Появление девочки что-то неуловимо меняло. Я ни слова не сказал Ивлеву. Он и сам понимал.
Молчаливо мы скользили по Невскому, обгоняя нарядную толпу. Не желая смешиваться с шеренгами праздных людей, проходили по краю тротуара. Мы спешили.
Длинными шагами Володька Ивлев и я резали асфальтовое пространство площади. Нам нравилось бежать длинными и мягкими шагами через ночь, опускавшуюся на город в одиннадцатичасье. Латаные джинсы затягивали икры. И мы чувствовали напряженную работу мышц, несущих нас в ночи.
Нога в ногу, легко и плавно. Через сад с шумным фонтаном в глубине. Через мост — дорожка тротуара уводила в небо. В темной вышине над рекой мы перевели дыхание, ощутив в пугающей пустоте напряженную дрожь стальной громадины.
— Да-а… Не слабо… Думала, уже не догоню.
Маша говорила отрывисто, но дышала легко. Волосы разметались и скрыли ее лицо.
— Представляешь, у нее первое место среди юниоров, — шепнул восхищенно Ивлев.
Далеко внизу лежала густая тень на воде. Журчала волна, разлетелась от прошедшего катера: красный и зеленый огни за мостом. Мы спустились под уклон, бегом через Стрелку и опять на мост, пробежали по набережной вдоль ряда стриженных деревьев. Такси дежурило у дверей ресторана «Поплавок», плавающего зеленого ресторана с галереями, белыми деревянными колоннами и разными резными украшениями, тоже выкрашенными в белый.

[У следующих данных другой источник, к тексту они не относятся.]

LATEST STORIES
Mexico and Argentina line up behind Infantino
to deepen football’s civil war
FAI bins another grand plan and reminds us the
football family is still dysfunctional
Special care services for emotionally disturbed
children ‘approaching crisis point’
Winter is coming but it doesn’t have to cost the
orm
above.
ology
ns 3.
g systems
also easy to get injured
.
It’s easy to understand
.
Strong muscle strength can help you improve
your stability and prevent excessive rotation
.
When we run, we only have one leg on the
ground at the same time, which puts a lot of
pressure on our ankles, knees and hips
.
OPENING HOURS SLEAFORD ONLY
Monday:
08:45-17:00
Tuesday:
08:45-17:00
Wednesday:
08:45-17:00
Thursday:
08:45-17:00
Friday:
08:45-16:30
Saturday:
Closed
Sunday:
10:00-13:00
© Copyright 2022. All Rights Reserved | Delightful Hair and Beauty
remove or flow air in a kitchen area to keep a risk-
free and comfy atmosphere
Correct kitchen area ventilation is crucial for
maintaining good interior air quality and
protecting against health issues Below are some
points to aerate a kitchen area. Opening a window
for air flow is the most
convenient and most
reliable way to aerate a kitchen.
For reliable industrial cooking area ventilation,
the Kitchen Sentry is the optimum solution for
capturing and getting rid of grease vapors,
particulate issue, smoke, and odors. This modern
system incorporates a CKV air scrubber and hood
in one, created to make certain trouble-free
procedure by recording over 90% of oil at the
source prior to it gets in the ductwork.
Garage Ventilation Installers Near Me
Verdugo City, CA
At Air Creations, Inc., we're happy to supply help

Молчаливые и точные, мы вошли и по трапу — ступени его окованы сталью и укрыты ковровой дорожкой, — по настоящему корабельному трапу поднялись в гудящую утробу ресторана, где полыхали разноцветные огни, звенела посуда, раздавались пьяные возгласы и наяривал джаз. Музыканты сдержанно усмехались с эстрады. Швейцар в новой фуражке, в черной ливрее, обшитой золотым галуном, поднялся с нами наверх, чтобы гасить свет. Часы показывали половину двенадцатого. Оркестр оборвал фокстрот.
Отец выпрямился во весь рост на эстраде, потянулся и приветливо махнул рукой. Он убрал саксофон, застегнул футляр и спустился со своего Олимпа, сутулый и элегантный, в мятом пиджаке. Ослабляя узел галстука, он рассматривал Машу и улыбался усталой щелью рта, прикуривая сигарету на ходу.